__Assigned task A__
In the passage on the development of Life Is Strange 2, why did the team not give the characters a perfect ending? Answer in one to three sentences.

————

Unlike the first game, which is set in one place, Life Is Strange 2 is structured like a road movie. The team did not want to develop a retread of the first game, and wanted the sequel to significantly deviate from the original's formula. The team was inspired by films and novels such as Into the Wild, Stand By Me, Of Mice and Men, and On the Road. Dontnod conducted field research on the West Coast of the United States, meeting people and taking pictures. The drifters (Finn and Cassidy) featured in the game were inspired by the photography of Mike Brodie, a freighthopper who took photos of the people he had encountered throughout his journey, and his book A Period of Juvenile Prosperity. In particular, his series of photos about a child who grew up on the road served as the foundation of the game's characters who become "outcasts living on the outskirts of society". The team hoped that through exploring their stories, they can show players that there are many ways for people to live their lives.
 
Writing the characters was a challenge for lead writer Jean Luc-Cano. Unlike the first game, which gives an ample amount of time for characters to develop, characters in the sequel have to be introduced quickly due to the road film structure. The players must decide if they should trust these characters within a short period of time. Like the first game, animal symbolism is featured heavily in this game, as the team believed that these animal symbols and metaphors help to "[bring] something visual for players". The story was first written in French by a team led by Cano, and the script was then passed to American writer Christian Divine who helped refine its tone and accuracy.

One of the game's main themes is education: Sean must be a role model for Daniel, who will learn from Sean and follow what he does. Ultimately, Daniel's actions and personality are tied to the player's decisions throughout the game. While Daniel's telekinetic powers are not the game's focus, its inclusion allows players to understand the consequences of their actions, such as how Daniel utilizes his powers is directly linked to how Sean nurtures him. The game's ending is reflective of what Daniel learns from Sean throughout the five episodes. The team did not create a perfect ending for the characters because such an ending is often non-existent in the real world. To ensure that the educational aspect of the game is genuine, the team read books and documents produced by psychologists and sociologists to gain more insight. The team also spent an extensive amount of time developing Daniel's artificial intelligence to ensure that he is "believable, sensible, and sometimes super-cute". The developers recognised that brotherly bonding is rarely perfect and relationships between siblings can be tense. Sean, as a teenager, wants to find people around him to develop his own life and does not want his younger brother around him. Throughout the game, players need to balance Sean's personal interests, like spending time with the new characters Sean meets, with caring for Daniel. The team spent a lot of time finding the right balance to ensure that the relationship between the two brothers are not obnoxious and that players do not grow to dislike Sean as the story progresses. Cano used his own personal experience interacting with his elder brother and daughter while developing the brotherhood relationship between Sean and Daniel, as well as the educational aspect of the game.

————

__Assigned task B__
From the listing below, return the lines unchanged, starting with the line that contains "Uso em pele" and going on through the end of the listing. Omit the pictures.

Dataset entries
————

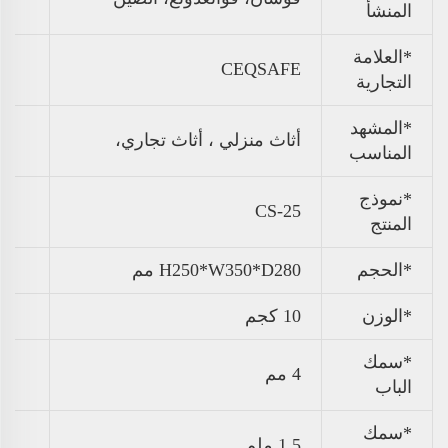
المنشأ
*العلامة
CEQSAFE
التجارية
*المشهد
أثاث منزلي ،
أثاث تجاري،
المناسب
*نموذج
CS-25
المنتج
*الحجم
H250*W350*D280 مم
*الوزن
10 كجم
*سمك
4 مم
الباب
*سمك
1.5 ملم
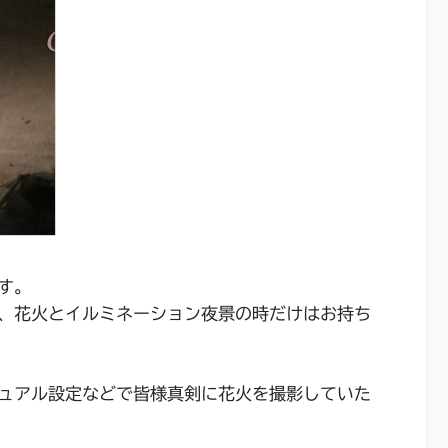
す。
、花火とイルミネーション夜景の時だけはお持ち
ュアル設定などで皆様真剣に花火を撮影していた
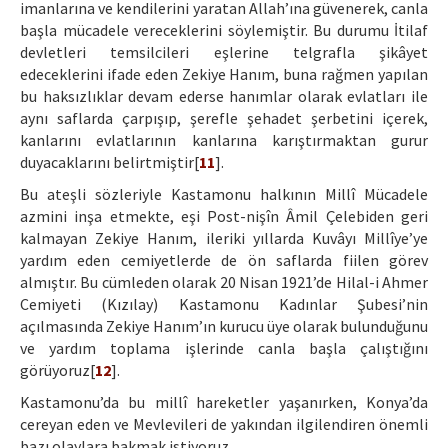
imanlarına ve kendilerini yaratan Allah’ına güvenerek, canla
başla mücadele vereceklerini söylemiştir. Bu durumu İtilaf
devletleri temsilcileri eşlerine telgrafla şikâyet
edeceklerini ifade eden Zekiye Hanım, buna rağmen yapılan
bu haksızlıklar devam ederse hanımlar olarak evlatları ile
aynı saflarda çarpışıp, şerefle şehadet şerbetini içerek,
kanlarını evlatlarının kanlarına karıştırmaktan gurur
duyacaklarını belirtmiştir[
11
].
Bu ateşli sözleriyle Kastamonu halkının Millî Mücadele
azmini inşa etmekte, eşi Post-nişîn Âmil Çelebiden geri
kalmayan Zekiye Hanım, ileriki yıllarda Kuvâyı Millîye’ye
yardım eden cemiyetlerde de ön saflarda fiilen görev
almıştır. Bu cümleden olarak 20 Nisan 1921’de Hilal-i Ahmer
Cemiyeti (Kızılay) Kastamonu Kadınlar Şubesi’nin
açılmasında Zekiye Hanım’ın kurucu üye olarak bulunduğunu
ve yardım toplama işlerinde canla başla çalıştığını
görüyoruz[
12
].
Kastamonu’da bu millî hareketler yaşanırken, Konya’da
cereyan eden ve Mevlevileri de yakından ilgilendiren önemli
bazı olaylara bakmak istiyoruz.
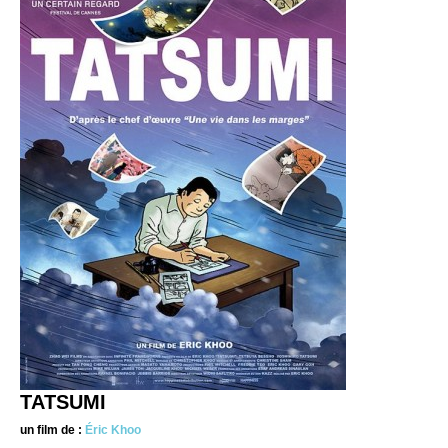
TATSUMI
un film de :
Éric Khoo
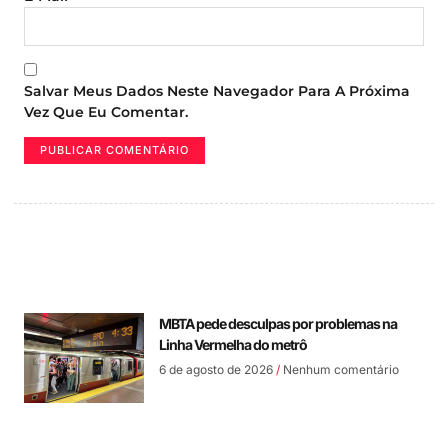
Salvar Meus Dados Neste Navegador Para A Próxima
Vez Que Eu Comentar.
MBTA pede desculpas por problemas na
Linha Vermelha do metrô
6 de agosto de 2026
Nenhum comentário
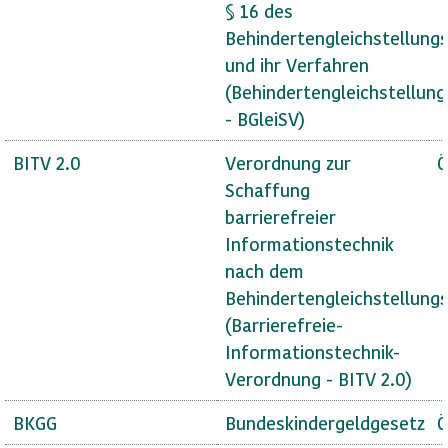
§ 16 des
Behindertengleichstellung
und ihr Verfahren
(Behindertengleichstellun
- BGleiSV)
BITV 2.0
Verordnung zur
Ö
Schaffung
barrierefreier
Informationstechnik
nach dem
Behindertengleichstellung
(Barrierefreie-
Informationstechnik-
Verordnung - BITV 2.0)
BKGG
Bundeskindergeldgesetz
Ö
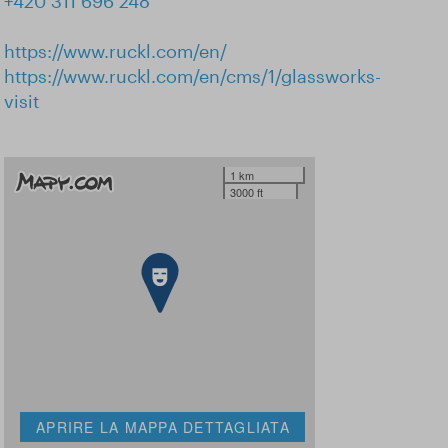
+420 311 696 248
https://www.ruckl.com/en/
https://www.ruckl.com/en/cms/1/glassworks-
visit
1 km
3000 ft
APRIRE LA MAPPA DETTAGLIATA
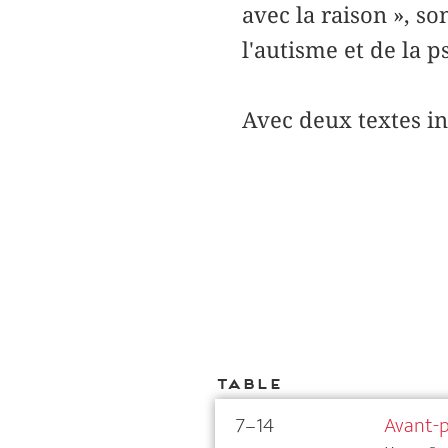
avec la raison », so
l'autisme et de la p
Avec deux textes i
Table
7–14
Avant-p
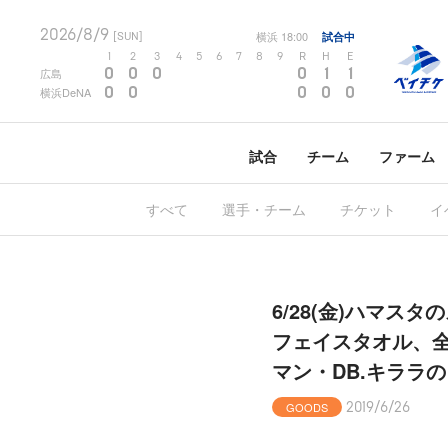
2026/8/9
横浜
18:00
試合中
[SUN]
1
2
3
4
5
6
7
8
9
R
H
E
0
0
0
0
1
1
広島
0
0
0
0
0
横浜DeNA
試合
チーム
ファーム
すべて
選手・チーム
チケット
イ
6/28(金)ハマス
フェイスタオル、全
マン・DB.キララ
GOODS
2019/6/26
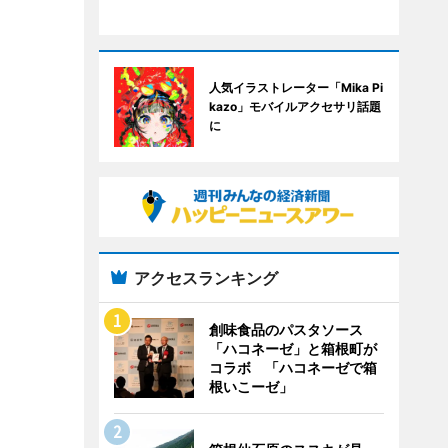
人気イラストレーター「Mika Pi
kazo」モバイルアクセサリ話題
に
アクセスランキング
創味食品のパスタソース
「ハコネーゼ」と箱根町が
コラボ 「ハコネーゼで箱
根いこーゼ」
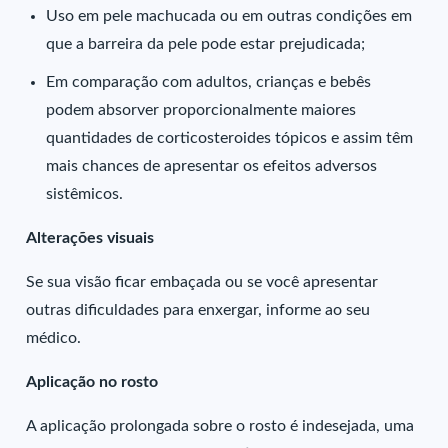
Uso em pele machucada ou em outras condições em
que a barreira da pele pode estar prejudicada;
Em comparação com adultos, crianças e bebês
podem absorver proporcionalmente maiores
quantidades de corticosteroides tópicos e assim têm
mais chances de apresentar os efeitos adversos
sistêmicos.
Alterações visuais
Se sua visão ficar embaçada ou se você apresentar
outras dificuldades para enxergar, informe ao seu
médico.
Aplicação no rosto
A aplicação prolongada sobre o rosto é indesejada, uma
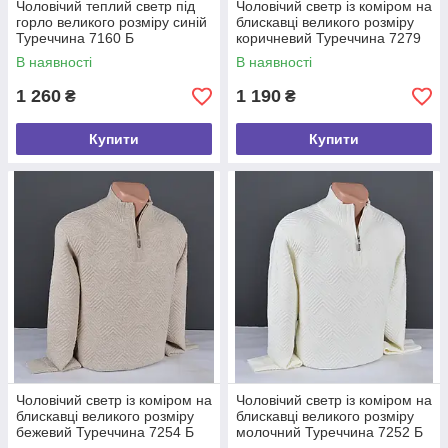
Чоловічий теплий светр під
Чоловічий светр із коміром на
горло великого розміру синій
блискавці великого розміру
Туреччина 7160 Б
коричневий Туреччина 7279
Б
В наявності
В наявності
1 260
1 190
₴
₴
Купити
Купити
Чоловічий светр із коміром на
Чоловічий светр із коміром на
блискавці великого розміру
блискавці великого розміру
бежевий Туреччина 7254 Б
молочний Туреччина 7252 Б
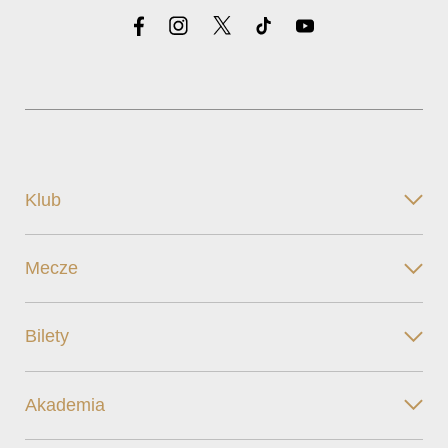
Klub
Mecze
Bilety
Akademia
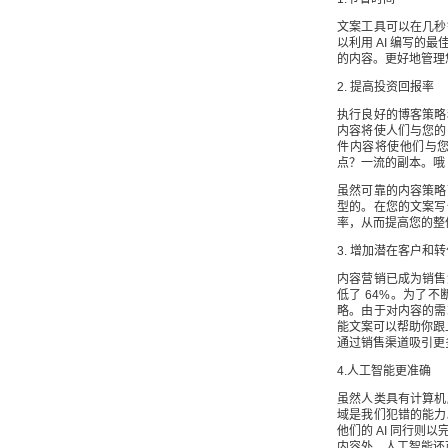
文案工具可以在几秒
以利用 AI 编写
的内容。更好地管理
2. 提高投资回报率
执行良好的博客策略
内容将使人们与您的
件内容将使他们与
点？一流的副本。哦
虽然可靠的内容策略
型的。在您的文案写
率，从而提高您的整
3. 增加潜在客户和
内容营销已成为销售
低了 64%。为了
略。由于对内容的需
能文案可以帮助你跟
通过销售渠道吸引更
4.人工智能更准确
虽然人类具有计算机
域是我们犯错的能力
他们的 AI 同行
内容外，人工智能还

————

__Response A__
The team did not create a perfect ending for the characters because such an ending is often non-existent in the real world.

__Response B__
Uso em pele machucada ou em outras condições em
que a barreira da pele pode estar prejudicada;
Em comparação com adultos, crianças e bebês
podem absorver proporcionalmente maiores
quantidades de corticosteroides tópicos e assim têm
mais chances de apresentar os efeitos adversos
sistêmicos.
Alterações visuais
Se sua visão ficar embaçada ou se você apresentar
outras dificuldades para enxergar, informe ao seu
médico.
Aplicação no rosto
A aplicação prolongada sobre o rosto é indesejada, uma
Чоловічий теплий светр під
Чоловічий светр із коміром на
горло великого розміру синій
блискавці великого розміру
Туреччина 7160 Б
коричневий Туреччина 7279
Б
В наявності
В наявності
1 260
1 190
₴
₴
Купити
Купити
Чоловічий светр із коміром на
Чоловічий светр із коміром на
блискавці великого розміру
блискавці великого розміру
бежевий Туреччина 7254 Б
молочний Туреччина 7252 Б
Klub
Mecze
Bilety
Akademia
文案工具可以在几秒
以利用 AI 编写
的内容。更好地管理
2. 提高投资回报率
执行良好的博客策略
内容将使人们与您的
件内容将使他们与
点？一流的副本。哦
虽然可靠的内容策略
型的。在您的文案写
率，从而提高您的整
3. 增加潜在客户和
内容营销已成为销售
低了 64%。为了
略。由于对内容的需
能文案可以帮助你跟
通过销售渠道吸引更
4.人工智能更准确
虽然人类具有计算机
域是我们犯错的能力
他们的 AI 同行
内容外，人工智能还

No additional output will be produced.